----- FRAGMENTO DEL DOCUMENTO

A finales del siglo XI se produjo un enfrentamiento de extraordinaria virulencia entre el Papa Gregorio VII y Enrique IV, Emperador del Sacro Imperio Romano Germánico.

La costumbre, hasta la elección de Gregorio VII como Papa, era que el emperador alemán nombrara obispos y concediera títulos eclesiásticos a su libre albedrío. Era una manera de poder utilizar las posesiones de la Iglesia en Alemania para premiar a sus allegados y partidarios. Así, por ejemplo, era habitual que al quedar vacante una sede episcopal, el emperador nombrara obispo, para ocuparla, a algún familiar suyo, que podía perfectamente ser laico o estar incluso casado.

Gregorio VII se propuso acabar con aquel estado de cosas y puso en marcha una serie de reformas, que incluían la obligatoriedad del celibato y la prohibición de que el emperador efectuara nombramientos de obispos. Con ello se produjo un enfrentamiento en el que lo que se dirimía, en el fondo, era si el Papado debía tener primacía sobre el Imperio o a la inversa.

El emperador reaccionó induciendo a sus obispos fieles a nombrar un antipapa. Pero Gregorio VII, sin amilanarse, excomulgó a Enrique IV y a todos sus partidarios.

Ese enfrentamiento entre un emperador que contaba con un inmenso poderío militar y un papa que no contaba con ninguno, resulta muy curioso, porque ilustra perfectamente hasta qué punto el poder, cualquier poder, depende siempre de esa cosa tan etérea llamada legitimidad. Por muy poderoso que sea un gobernante, el juego de las legitimidades impone límites que no siempre se pueden traspasar.

Lo que sucedió fue que los enemigos del emperador en Alemania aprovecharon su excomunión para tratar de deponerle, de modo que la asamblea de nobles alemanes obligó a Enrique IV a pedir perdón el Papa y le concedió un año de plazo para conseguir que se le levantara la excomunión.

----------

LO QUE SE PIDE —
a) En el texto sobre Gregorio VII y Enrique IV, ¿qué plazo le dio la asamblea de nobles alemanes al emperador para lograr que le levantaran la excomunión?
b) Sigue escribiendo el texto sobre el choque entre Gregorio VII y Enrique IV a partir de donde termina.
Los ítems no tienen nada que ver con esto.

----- ÍTEMS PROPORCIONADOS

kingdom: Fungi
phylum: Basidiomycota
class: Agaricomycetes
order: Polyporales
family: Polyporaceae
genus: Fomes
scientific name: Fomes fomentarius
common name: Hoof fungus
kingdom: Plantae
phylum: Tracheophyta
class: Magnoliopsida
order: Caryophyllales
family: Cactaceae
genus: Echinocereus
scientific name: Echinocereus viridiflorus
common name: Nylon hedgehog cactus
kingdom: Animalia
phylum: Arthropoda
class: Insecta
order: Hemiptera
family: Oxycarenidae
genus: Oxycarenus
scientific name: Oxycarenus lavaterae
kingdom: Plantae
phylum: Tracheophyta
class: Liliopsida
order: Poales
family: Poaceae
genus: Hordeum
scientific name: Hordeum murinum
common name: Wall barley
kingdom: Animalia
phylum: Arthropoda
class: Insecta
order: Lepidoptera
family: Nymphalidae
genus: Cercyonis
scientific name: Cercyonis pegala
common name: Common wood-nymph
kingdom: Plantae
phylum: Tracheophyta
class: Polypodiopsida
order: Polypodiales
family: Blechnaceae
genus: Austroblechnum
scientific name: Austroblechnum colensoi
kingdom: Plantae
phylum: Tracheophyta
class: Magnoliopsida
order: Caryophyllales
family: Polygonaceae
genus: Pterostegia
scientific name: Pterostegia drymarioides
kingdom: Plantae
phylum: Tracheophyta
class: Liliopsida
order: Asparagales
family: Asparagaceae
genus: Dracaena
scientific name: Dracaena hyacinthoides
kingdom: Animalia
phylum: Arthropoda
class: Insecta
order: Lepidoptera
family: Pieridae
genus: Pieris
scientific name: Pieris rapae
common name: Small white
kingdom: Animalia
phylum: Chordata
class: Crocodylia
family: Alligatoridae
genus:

----------

RESULTADOS POR TAREA —
a) Un año.

b)
Y cuenta la Historia que Enrique IV tuvo que dirigirse, vestido de penitente, al castillo de Canosa, donde estaba refugiado el Papa. Y que permaneció allí descalzo en la nieve a la puerta del castillo, durante tres días, implorando a Gregorio VII su perdón, hasta que éste dejó la excomunión sin efecto.

En realidad, el enfrentamiento entre el Papa y el Emperador continuaría después de aquel episodio, y sería el Papa quien terminaría perdiendo la partida, pero esa escena que retrata a un poderoso emperador vestido con harapos y humillado delante de Gregorio VII, ha pasado definitivamente a la Historia.

Ayer por la tarde, las redacciones de todo el mundo se paralizaron para escuchar las palabras de Obama sobre Siria. Aunque unas horas antes de la alocución, lo que se esperaba era que el presidente americano anunciara el ataque contra Bachar el Asad, lo cierto es que Obama terminó renunciando a atacar de manera inmediata y declarando que pediría autorización al Congreso de los EE.UU. para hacer uso de la fuerza militar.

La verdad es que la escena causa impresión: ver al hombre más poderoso de la Tierra recular en sus pretensiones y someterse al escrutinio del Congreso, es una muestra palpable de la grandeza del sistema democrático y, en concreto, de la democracia americana.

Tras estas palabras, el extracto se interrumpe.